Quantification of Ubiquitin-Modified Proteins
Autoradiographs were scanned using a HP ScanJet4890. The digital files were then quantified using UN-SCAN-IT. The average intensity of ubiquitin detection was calculated relative to vehicle-treated samples for each blot. Then, the values for three independent experiments were averaged and graphed on a logarithmic scale.
Fatty Acid Synthesis Assays
To measure fatty acid synthesis, 1 × 105 cells per well were seeded in 24-well plates. Cells were treated with FASN inhibitors or bortezomib as indicated for 2 h. [14C]acetate (1 μCi) was added to each well for an additional 2 h. Cells were collected and washed and lipids were extracted and quantified by scintillation counting as described previously (8).
Clonogenic Survival Assays
PC-3 and DU145 cells were plated in 6-well plates at a density of 2,000 per well 48 h before each experiment. Fresh medium containing the indicated drugs was added at the indicated concentrations for 16 h. The medium was then removed, the wells were washed, and fresh medium was added. Plates were incubated until macroscopic colonies were formed. Visualization of colonies was done as described previously (25). Colonies were quantified by counting.
Combination Index and Statistical Calculations
PC-3 cells were treated with a dose response of orlistat, bortezomib, or the combination and analyzed for clonogenic survival.

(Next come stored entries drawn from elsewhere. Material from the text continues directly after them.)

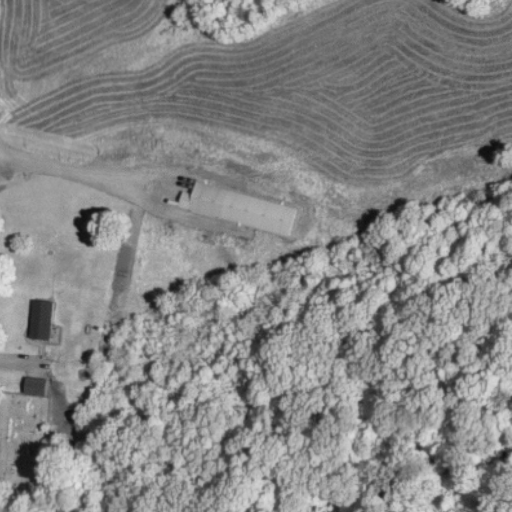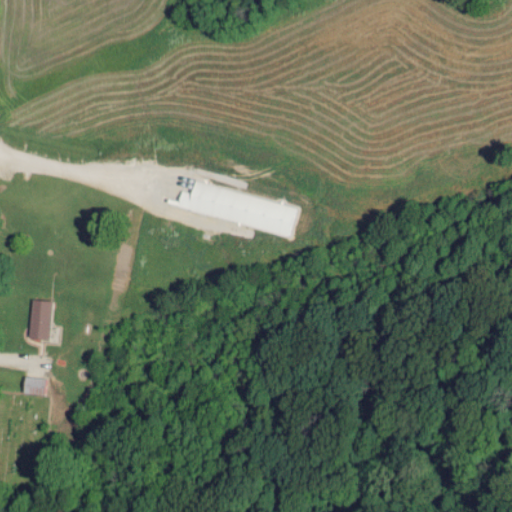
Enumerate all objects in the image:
building: (185, 192)
building: (38, 318)
building: (32, 384)
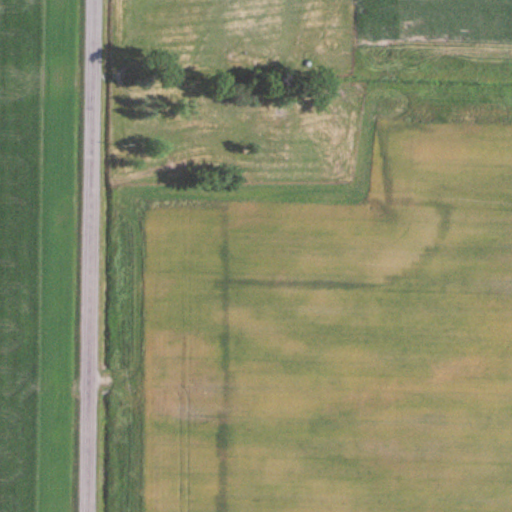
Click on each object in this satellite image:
crop: (435, 20)
crop: (432, 58)
crop: (18, 243)
road: (92, 256)
crop: (340, 325)
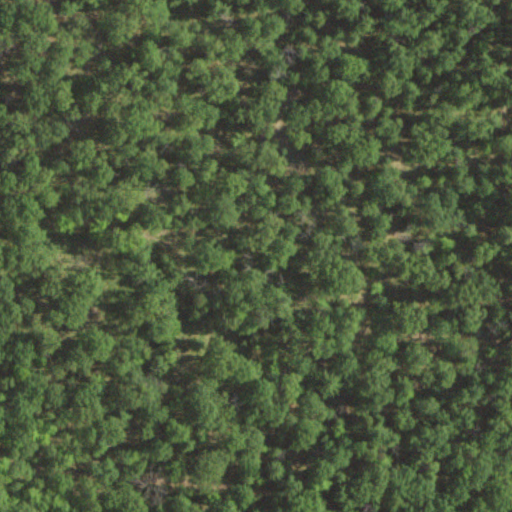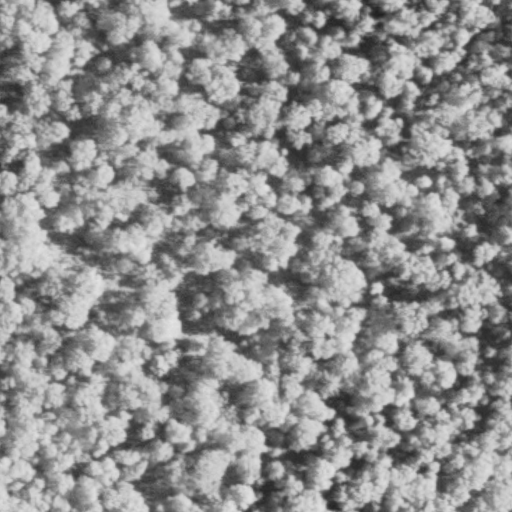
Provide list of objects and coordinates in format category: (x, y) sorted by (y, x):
road: (174, 481)
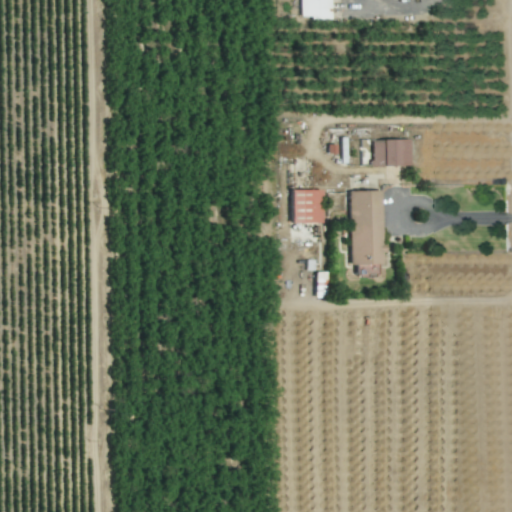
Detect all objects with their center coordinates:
road: (405, 6)
building: (313, 9)
road: (507, 109)
building: (388, 152)
building: (304, 206)
road: (464, 218)
building: (363, 231)
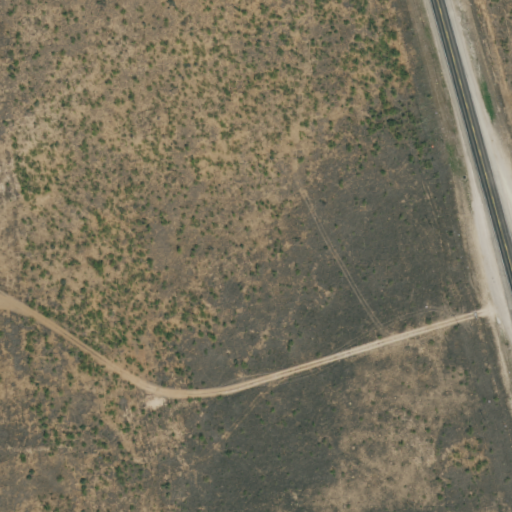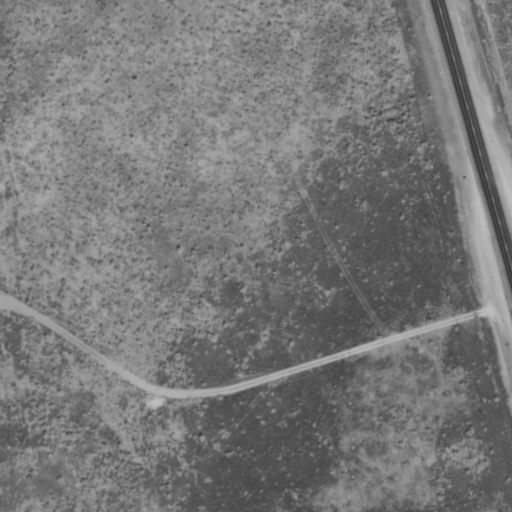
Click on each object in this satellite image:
road: (476, 126)
road: (257, 418)
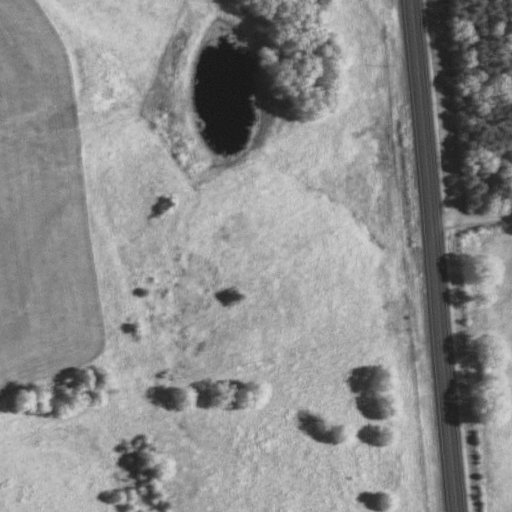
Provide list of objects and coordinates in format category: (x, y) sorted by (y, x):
road: (437, 255)
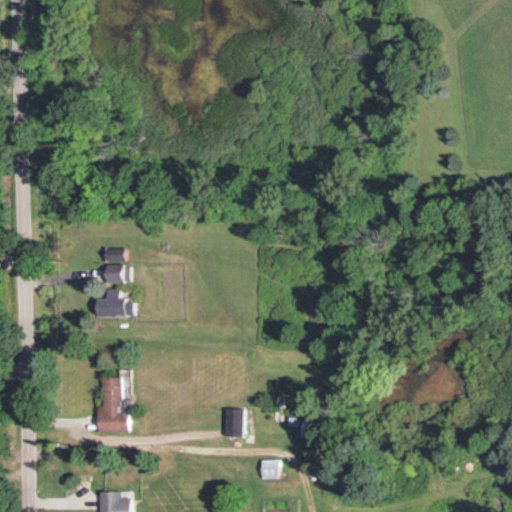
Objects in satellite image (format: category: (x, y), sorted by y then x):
road: (23, 256)
building: (118, 303)
building: (114, 405)
building: (236, 420)
building: (271, 467)
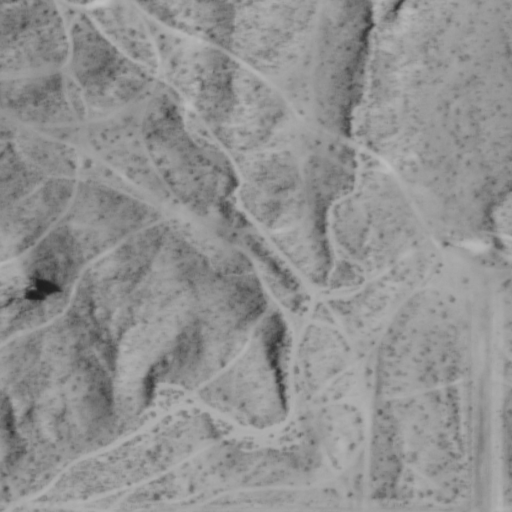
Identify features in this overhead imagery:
road: (484, 420)
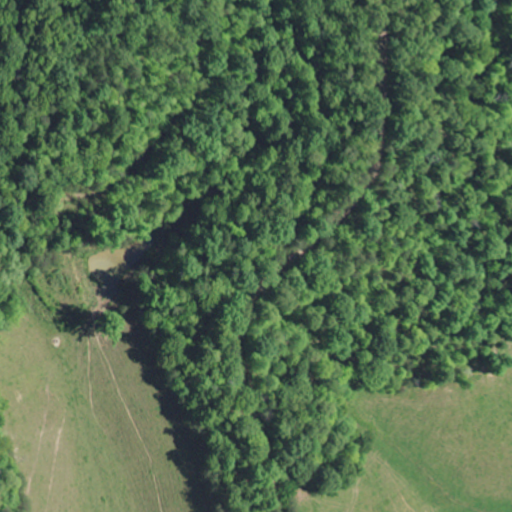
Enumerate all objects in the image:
road: (297, 252)
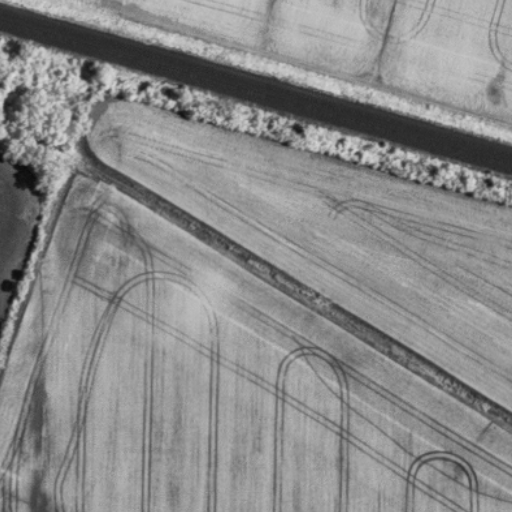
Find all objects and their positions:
railway: (256, 85)
railway: (256, 93)
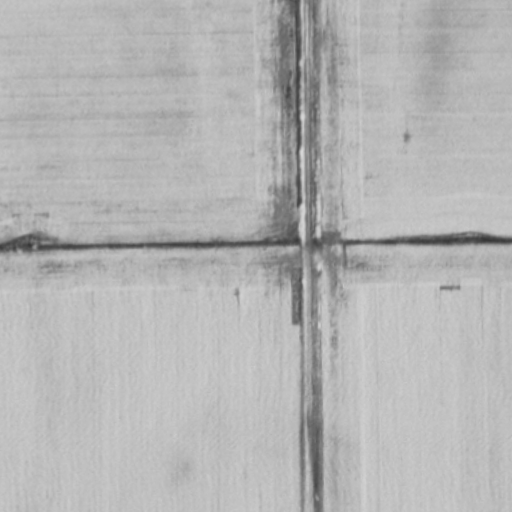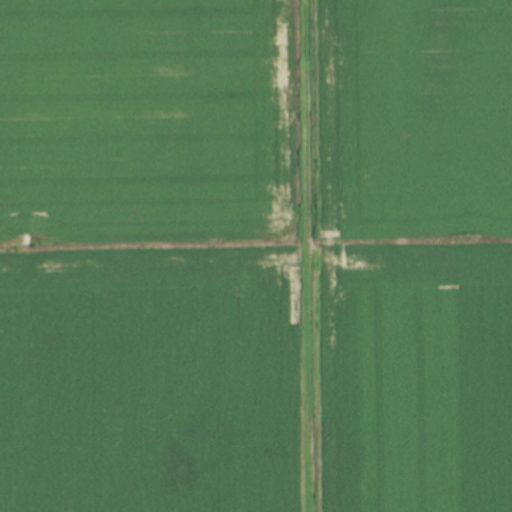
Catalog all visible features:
road: (310, 256)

Calculations were done based on the Chou-Talalay method that calculates a combination index based on the equation: combination index = (D1) / (Dx1) + (D2) / (Dx2) + (D1)(D2) / (Dx1)(Dx2), where (D1) and (D2) are the doses of the individual drugs that have “x” effect when used in combination and (Dx1) and (Dx2) are the doses of the drugs having “x” effect when used separately (31). A combination index < 1 indicates synergism.
For clonogenic survival assays, survival of treated cells was normalized relative to vehicle-treated cells and P values between combined and single-agent treated cells were determined by two-tailed Student's t tests. For fatty acid synthesis assays, bortezomib-treated cells were compared with vehicle-treated cells and P values were determined by two-tailed Student's t test. For the ubiquitin modification blots, the quantification of three separate blots was averaged for each treatment and then significance measured relative to untreated controls by two-tailed Student's t test.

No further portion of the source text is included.